* [JOB ITEM] Every line below should come back exactly as written, though the pictures stay out.

* [DATA PROVIDED]
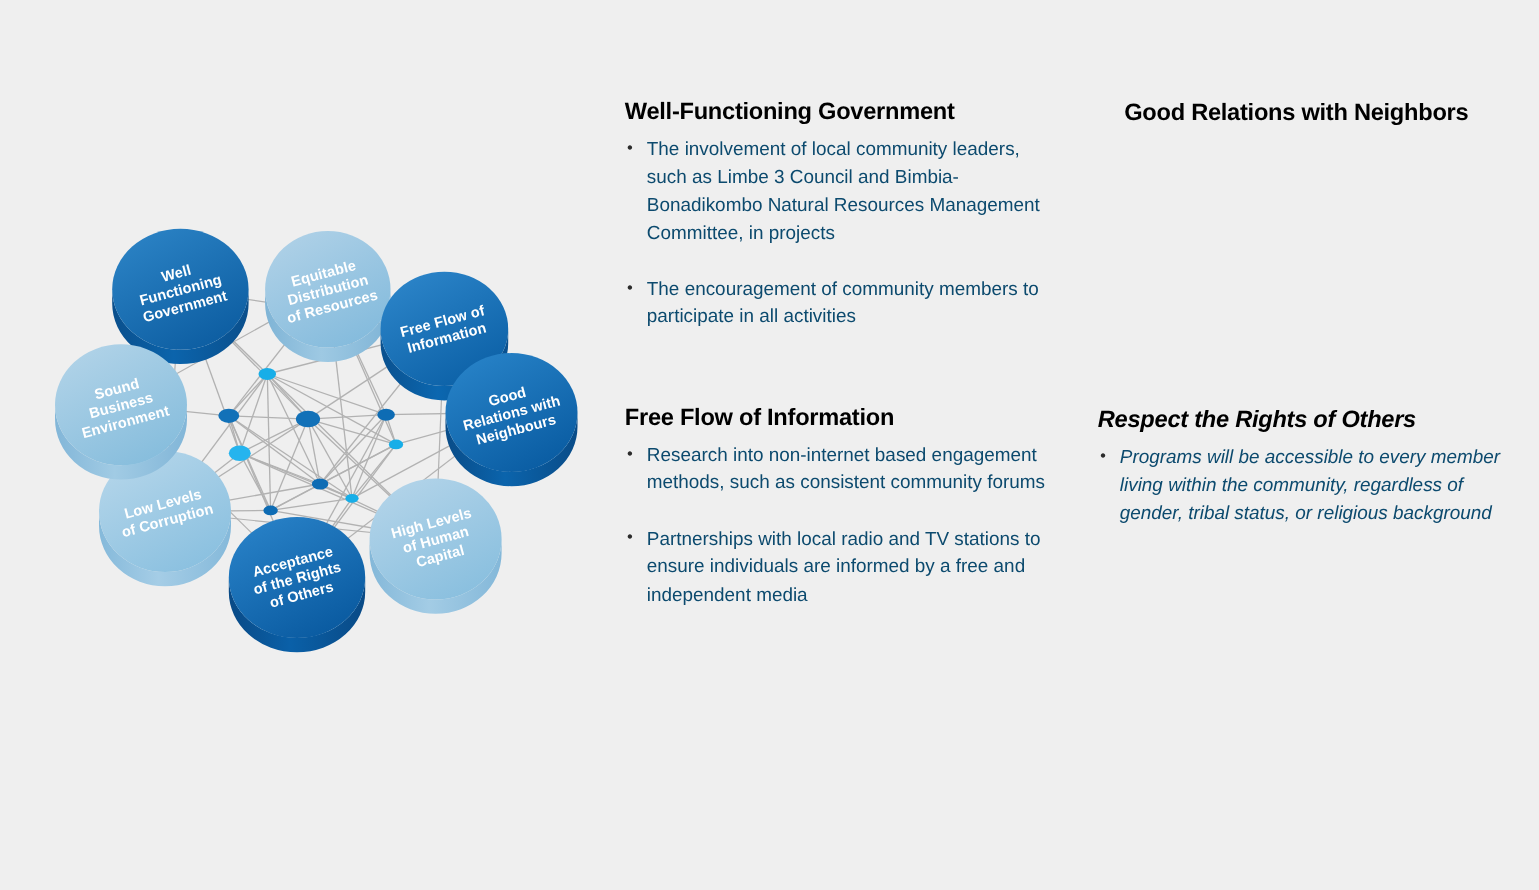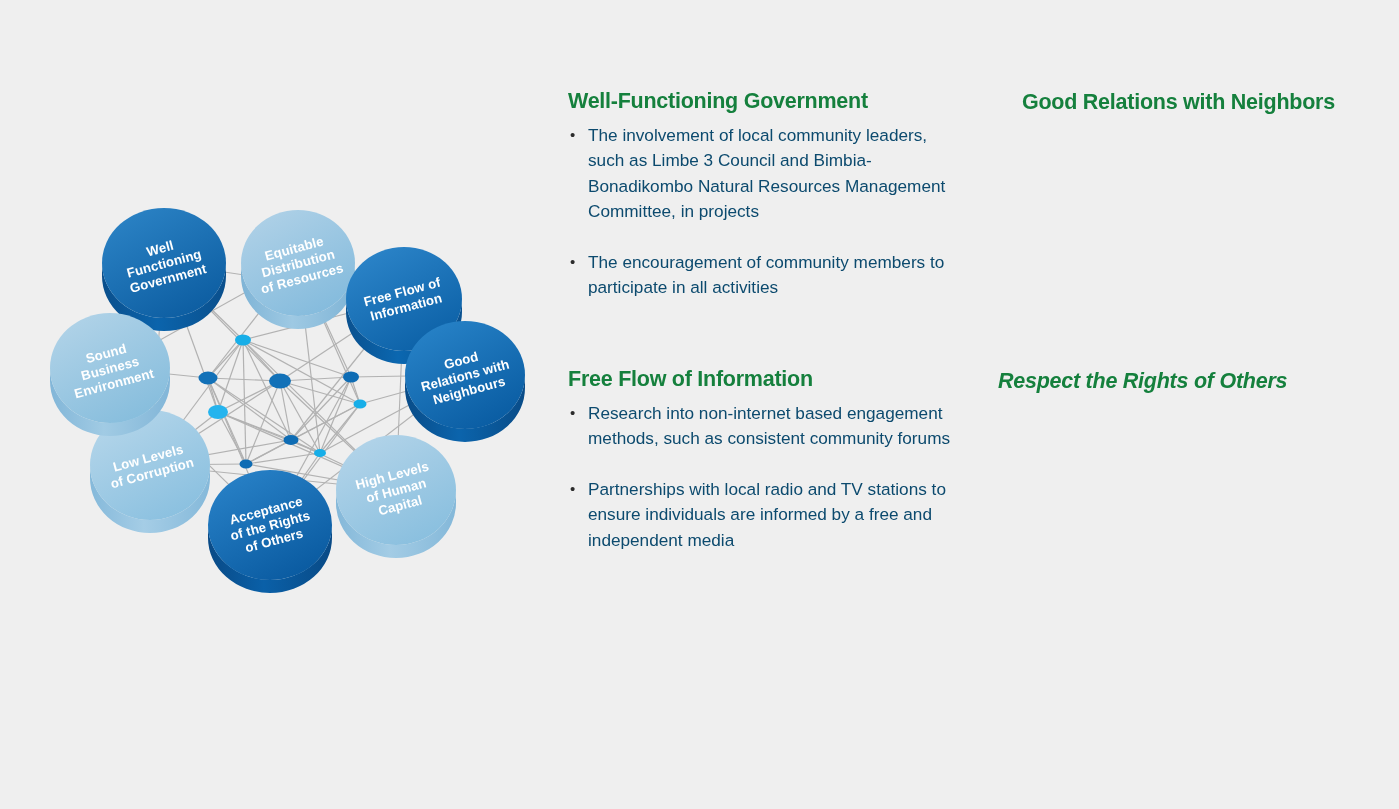--- a/index.html
+++ b/index.html
@@ -43,21 +43,21 @@
     left: 568px;
     top: 88px;
     width: 800px;
   }
 
   .section {
     position: absolute;
   }
 
   .section-heading {
-    color: #15803d;
+    color: #000000;
     font-size: 21.5px;
     font-weight: bold;
     letter-spacing: -0.25px;
     line-height: 26px;
     margin-bottom: 9px;
     white-space: nowrap;
     font-stretch: condensed;
   }
 
   ul.bullet-list { list-style: none; }
@@ -308,15 +308,18 @@
   <div class="section" id="section-2">
     <div class="section-heading">Free Flow of Information</div>
     <ul class="bullet-list">
       <li>Research into non-internet based engagement methods, such as consistent community forums</li>
       <li>Partnerships with local radio and TV stations to ensure individuals are informed by a free and independent media</li>
     </ul>
   </div>
 
   <div class="section" id="section-3">
     <div class="section-heading">Respect the Rights of Others</div>
+    <ul class="bullet-list">
+      <li>Programs will be accessible to every member living within the community, regardless of gender, tribal status, or religious background</li>
+    </ul>
   </div>
 
 </div>
 
 </body></html>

* [RESPONSE BELOW]
--- a/index.html
+++ b/index.html
@@ -43,21 +43,21 @@
     left: 568px;
     top: 88px;
     width: 800px;
   }
 
   .section {
     position: absolute;
   }
 
   .section-heading {
-    color: #15803d;
+    color: #000000;
     font-size: 21.5px;
     font-weight: bold;
     letter-spacing: -0.25px;
     line-height: 26px;
     margin-bottom: 9px;
     white-space: nowrap;
     font-stretch: condensed;
   }
 
   ul.bullet-list { list-style: none; }
@@ -308,15 +308,18 @@
   <div class="section" id="section-2">
     <div class="section-heading">Free Flow of Information</div>
     <ul class="bullet-list">
       <li>Research into non-internet based engagement methods, such as consistent community forums</li>
       <li>Partnerships with local radio and TV stations to ensure individuals are informed by a free and independent media</li>
     </ul>
   </div>
 
   <div class="section" id="section-3">
     <div class="section-heading">Respect the Rights of Others</div>
+    <ul class="bullet-list">
+      <li>Programs will be accessible to every member living within the community, regardless of gender, tribal status, or religious background</li>
+    </ul>
   </div>
 
 </div>
 
 </body></html>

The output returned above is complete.